START Entries provided

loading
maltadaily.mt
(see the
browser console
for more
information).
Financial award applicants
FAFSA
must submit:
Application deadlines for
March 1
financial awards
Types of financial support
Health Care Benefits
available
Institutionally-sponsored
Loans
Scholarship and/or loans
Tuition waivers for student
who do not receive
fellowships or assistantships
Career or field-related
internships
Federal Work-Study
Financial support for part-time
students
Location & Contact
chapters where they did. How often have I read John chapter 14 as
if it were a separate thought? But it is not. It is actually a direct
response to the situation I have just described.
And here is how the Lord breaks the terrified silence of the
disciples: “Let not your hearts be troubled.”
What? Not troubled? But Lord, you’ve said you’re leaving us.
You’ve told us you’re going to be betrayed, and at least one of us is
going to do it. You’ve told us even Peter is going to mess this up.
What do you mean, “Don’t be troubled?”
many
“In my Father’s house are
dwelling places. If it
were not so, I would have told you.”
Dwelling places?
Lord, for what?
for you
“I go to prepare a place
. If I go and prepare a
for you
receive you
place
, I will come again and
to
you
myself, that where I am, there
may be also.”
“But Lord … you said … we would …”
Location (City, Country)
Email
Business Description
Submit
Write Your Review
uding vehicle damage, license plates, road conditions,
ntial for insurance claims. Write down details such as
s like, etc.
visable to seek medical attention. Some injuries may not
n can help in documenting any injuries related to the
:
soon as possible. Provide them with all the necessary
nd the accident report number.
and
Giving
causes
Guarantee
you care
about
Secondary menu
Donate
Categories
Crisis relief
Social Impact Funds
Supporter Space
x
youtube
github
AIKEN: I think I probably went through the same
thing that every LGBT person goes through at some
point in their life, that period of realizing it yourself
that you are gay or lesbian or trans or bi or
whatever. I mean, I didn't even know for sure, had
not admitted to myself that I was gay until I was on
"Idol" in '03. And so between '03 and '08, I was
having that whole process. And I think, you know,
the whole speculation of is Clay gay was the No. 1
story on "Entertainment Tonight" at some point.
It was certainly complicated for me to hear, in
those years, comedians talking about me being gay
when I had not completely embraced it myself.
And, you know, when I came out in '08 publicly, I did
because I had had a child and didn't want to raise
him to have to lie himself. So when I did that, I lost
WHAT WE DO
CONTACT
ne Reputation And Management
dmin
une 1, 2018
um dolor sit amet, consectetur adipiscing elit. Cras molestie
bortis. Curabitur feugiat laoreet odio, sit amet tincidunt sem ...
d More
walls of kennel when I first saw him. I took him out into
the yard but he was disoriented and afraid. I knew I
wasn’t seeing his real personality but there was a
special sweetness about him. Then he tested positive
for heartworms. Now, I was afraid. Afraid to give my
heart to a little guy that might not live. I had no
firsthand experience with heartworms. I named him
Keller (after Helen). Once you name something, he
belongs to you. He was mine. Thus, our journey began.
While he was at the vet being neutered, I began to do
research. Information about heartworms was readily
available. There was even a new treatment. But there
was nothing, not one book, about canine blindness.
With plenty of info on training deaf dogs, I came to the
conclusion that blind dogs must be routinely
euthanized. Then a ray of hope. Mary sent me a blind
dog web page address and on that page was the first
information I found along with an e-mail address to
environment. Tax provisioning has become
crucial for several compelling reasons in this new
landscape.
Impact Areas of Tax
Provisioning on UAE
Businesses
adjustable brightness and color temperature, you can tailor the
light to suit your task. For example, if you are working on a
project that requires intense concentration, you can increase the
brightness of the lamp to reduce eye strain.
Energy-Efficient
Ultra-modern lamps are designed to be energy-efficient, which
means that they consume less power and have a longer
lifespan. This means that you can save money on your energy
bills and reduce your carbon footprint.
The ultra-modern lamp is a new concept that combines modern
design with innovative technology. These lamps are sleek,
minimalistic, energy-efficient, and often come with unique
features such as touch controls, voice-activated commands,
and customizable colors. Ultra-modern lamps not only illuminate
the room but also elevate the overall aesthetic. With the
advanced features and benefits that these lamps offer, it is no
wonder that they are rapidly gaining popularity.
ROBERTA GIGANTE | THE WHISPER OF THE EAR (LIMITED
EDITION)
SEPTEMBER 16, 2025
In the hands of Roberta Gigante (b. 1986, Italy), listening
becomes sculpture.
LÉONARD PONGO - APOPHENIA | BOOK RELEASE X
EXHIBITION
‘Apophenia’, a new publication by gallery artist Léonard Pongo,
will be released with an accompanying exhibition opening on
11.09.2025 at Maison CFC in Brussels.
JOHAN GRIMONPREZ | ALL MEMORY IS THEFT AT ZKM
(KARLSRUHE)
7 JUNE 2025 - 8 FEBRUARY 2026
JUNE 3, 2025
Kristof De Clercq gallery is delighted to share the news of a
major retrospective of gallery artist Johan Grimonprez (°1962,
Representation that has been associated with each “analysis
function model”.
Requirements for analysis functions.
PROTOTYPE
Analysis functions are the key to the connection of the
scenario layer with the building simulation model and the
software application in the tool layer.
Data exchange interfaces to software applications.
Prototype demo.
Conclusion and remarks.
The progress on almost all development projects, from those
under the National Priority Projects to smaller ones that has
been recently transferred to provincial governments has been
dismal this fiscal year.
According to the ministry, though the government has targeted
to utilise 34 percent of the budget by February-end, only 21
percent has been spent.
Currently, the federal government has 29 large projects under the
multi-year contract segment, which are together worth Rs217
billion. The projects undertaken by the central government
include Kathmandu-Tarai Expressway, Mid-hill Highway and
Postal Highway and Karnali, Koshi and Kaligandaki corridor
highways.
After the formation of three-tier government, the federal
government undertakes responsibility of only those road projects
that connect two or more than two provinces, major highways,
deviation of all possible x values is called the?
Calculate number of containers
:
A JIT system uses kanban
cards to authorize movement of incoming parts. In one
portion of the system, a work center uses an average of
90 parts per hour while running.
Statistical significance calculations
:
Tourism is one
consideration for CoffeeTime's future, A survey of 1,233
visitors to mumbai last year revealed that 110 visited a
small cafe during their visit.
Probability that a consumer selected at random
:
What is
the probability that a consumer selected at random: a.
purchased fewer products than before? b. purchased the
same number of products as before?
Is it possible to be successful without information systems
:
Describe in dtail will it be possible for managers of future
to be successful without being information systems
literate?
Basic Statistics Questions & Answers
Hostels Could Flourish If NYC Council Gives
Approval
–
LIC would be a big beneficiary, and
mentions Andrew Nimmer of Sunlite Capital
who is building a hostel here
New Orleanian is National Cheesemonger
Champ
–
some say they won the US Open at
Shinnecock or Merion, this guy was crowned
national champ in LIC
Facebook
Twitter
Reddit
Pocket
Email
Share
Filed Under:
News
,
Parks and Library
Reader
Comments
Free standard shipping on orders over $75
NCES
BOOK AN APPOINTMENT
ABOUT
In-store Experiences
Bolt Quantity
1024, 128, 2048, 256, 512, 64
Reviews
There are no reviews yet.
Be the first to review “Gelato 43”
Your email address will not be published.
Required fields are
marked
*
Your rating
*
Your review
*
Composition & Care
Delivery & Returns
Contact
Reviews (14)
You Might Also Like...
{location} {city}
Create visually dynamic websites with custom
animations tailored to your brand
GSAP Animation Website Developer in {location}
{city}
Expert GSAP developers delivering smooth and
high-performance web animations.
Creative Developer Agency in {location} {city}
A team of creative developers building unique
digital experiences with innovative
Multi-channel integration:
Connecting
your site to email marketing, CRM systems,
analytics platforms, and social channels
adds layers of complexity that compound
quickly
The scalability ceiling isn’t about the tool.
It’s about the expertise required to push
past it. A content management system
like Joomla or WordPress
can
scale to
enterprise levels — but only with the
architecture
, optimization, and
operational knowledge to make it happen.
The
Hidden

END Entries provided

What to work on: Copy every entry exactly, leaving nothing out.

Answer to the problem:
loading
maltadaily.mt
(see the
browser console
for more
information).
Financial award applicants
FAFSA
must submit:
Application deadlines for
March 1
financial awards
Types of financial support
Health Care Benefits
available
Institutionally-sponsored
Loans
Scholarship and/or loans
Tuition waivers for student
who do not receive
fellowships or assistantships
Career or field-related
internships
Federal Work-Study
Financial support for part-time
students
Location & Contact
chapters where they did. How often have I read John chapter 14 as
if it were a separate thought? But it is not. It is actually a direct
response to the situation I have just described.
And here is how the Lord breaks the terrified silence of the
disciples: “Let not your hearts be troubled.”
What? Not troubled? But Lord, you’ve said you’re leaving us.
You’ve told us you’re going to be betrayed, and at least one of us is
going to do it. You’ve told us even Peter is going to mess this up.
What do you mean, “Don’t be troubled?”
many
“In my Father’s house are
dwelling places. If it
were not so, I would have told you.”
Dwelling places?
Lord, for what?
for you
“I go to prepare a place
. If I go and prepare a
for you
receive you
place
, I will come again and
to
you
myself, that where I am, there
may be also.”
“But Lord … you said … we would …”
Location (City, Country)
Email
Business Description
Submit
Write Your Review
uding vehicle damage, license plates, road conditions,
ntial for insurance claims. Write down details such as
s like, etc.
visable to seek medical attention. Some injuries may not
n can help in documenting any injuries related to the
:
soon as possible. Provide them with all the necessary
nd the accident report number.
and
Giving
causes
Guarantee
you care
about
Secondary menu
Donate
Categories
Crisis relief
Social Impact Funds
Supporter Space
x
youtube
github
AIKEN: I think I probably went through the same
thing that every LGBT person goes through at some
point in their life, that period of realizing it yourself
that you are gay or lesbian or trans or bi or
whatever. I mean, I didn't even know for sure, had
not admitted to myself that I was gay until I was on
"Idol" in '03. And so between '03 and '08, I was
having that whole process. And I think, you know,
the whole speculation of is Clay gay was the No. 1
story on "Entertainment Tonight" at some point.
It was certainly complicated for me to hear, in
those years, comedians talking about me being gay
when I had not completely embraced it myself.
And, you know, when I came out in '08 publicly, I did
because I had had a child and didn't want to raise
him to have to lie himself. So when I did that, I lost
WHAT WE DO
CONTACT
ne Reputation And Management
dmin
une 1, 2018
um dolor sit amet, consectetur adipiscing elit. Cras molestie
bortis. Curabitur feugiat laoreet odio, sit amet tincidunt sem ...
d More
walls of kennel when I first saw him. I took him out into
the yard but he was disoriented and afraid. I knew I
wasn’t seeing his real personality but there was a
special sweetness about him. Then he tested positive
for heartworms. Now, I was afraid. Afraid to give my
heart to a little guy that might not live. I had no
firsthand experience with heartworms. I named him
Keller (after Helen). Once you name something, he
belongs to you. He was mine. Thus, our journey began.
While he was at the vet being neutered, I began to do
research. Information about heartworms was readily
available. There was even a new treatment. But there
was nothing, not one book, about canine blindness.
With plenty of info on training deaf dogs, I came to the
conclusion that blind dogs must be routinely
euthanized. Then a ray of hope. Mary sent me a blind
dog web page address and on that page was the first
information I found along with an e-mail address to
environment. Tax provisioning has become
crucial for several compelling reasons in this new
landscape.
Impact Areas of Tax
Provisioning on UAE
Businesses
adjustable brightness and color temperature, you can tailor the
light to suit your task. For example, if you are working on a
project that requires intense concentration, you can increase the
brightness of the lamp to reduce eye strain.
Energy-Efficient
Ultra-modern lamps are designed to be energy-efficient, which
means that they consume less power and have a longer
lifespan. This means that you can save money on your energy
bills and reduce your carbon footprint.
The ultra-modern lamp is a new concept that combines modern
design with innovative technology. These lamps are sleek,
minimalistic, energy-efficient, and often come with unique
features such as touch controls, voice-activated commands,
and customizable colors. Ultra-modern lamps not only illuminate
the room but also elevate the overall aesthetic. With the
advanced features and benefits that these lamps offer, it is no
wonder that they are rapidly gaining popularity.
ROBERTA GIGANTE | THE WHISPER OF THE EAR (LIMITED
EDITION)
SEPTEMBER 16, 2025
In the hands of Roberta Gigante (b. 1986, Italy), listening
becomes sculpture.
LÉONARD PONGO - APOPHENIA | BOOK RELEASE X
EXHIBITION
‘Apophenia’, a new publication by gallery artist Léonard Pongo,
will be released with an accompanying exhibition opening on
11.09.2025 at Maison CFC in Brussels.
JOHAN GRIMONPREZ | ALL MEMORY IS THEFT AT ZKM
(KARLSRUHE)
7 JUNE 2025 - 8 FEBRUARY 2026
JUNE 3, 2025
Kristof De Clercq gallery is delighted to share the news of a
major retrospective of gallery artist Johan Grimonprez (°1962,
Representation that has been associated with each “analysis
function model”.
Requirements for analysis functions.
PROTOTYPE
Analysis functions are the key to the connection of the
scenario layer with the building simulation model and the
software application in the tool layer.
Data exchange interfaces to software applications.
Prototype demo.
Conclusion and remarks.
The progress on almost all development projects, from those
under the National Priority Projects to smaller ones that has
been recently transferred to provincial governments has been
dismal this fiscal year.
According to the ministry, though the government has targeted
to utilise 34 percent of the budget by February-end, only 21
percent has been spent.
Currently, the federal government has 29 large projects under the
multi-year contract segment, which are together worth Rs217
billion. The projects undertaken by the central government
include Kathmandu-Tarai Expressway, Mid-hill Highway and
Postal Highway and Karnali, Koshi and Kaligandaki corridor
highways.
After the formation of three-tier government, the federal
government undertakes responsibility of only those road projects
that connect two or more than two provinces, major highways,
deviation of all possible x values is called the?
Calculate number of containers
:
A JIT system uses kanban
cards to authorize movement of incoming parts. In one
portion of the system, a work center uses an average of
90 parts per hour while running.
Statistical significance calculations
:
Tourism is one
consideration for CoffeeTime's future, A survey of 1,233
visitors to mumbai last year revealed that 110 visited a
small cafe during their visit.
Probability that a consumer selected at random
:
What is
the probability that a consumer selected at random: a.
purchased fewer products than before? b. purchased the
same number of products as before?
Is it possible to be successful without information systems
:
Describe in dtail will it be possible for managers of future
to be successful without being information systems
literate?
Basic Statistics Questions & Answers
Hostels Could Flourish If NYC Council Gives
Approval
–
LIC would be a big beneficiary, and
mentions Andrew Nimmer of Sunlite Capital
who is building a hostel here
New Orleanian is National Cheesemonger
Champ
–
some say they won the US Open at
Shinnecock or Merion, this guy was crowned
national champ in LIC
Facebook
Twitter
Reddit
Pocket
Email
Share
Filed Under:
News
,
Parks and Library
Reader
Comments
Free standard shipping on orders over $75
NCES
BOOK AN APPOINTMENT
ABOUT
In-store Experiences
Bolt Quantity
1024, 128, 2048, 256, 512, 64
Reviews
There are no reviews yet.
Be the first to review “Gelato 43”
Your email address will not be published.
Required fields are
marked
*
Your rating
*
Your review
*
Composition & Care
Delivery & Returns
Contact
Reviews (14)
You Might Also Like...
{location} {city}
Create visually dynamic websites with custom
animations tailored to your brand
GSAP Animation Website Developer in {location}
{city}
Expert GSAP developers delivering smooth and
high-performance web animations.
Creative Developer Agency in {location} {city}
A team of creative developers building unique
digital experiences with innovative
Multi-channel integration:
Connecting
your site to email marketing, CRM systems,
analytics platforms, and social channels
adds layers of complexity that compound
quickly
The scalability ceiling isn’t about the tool.
It’s about the expertise required to push
past it. A content management system
like Joomla or WordPress
can
scale to
enterprise levels — but only with the
architecture
, optimization, and
operational knowledge to make it happen.
The
Hidden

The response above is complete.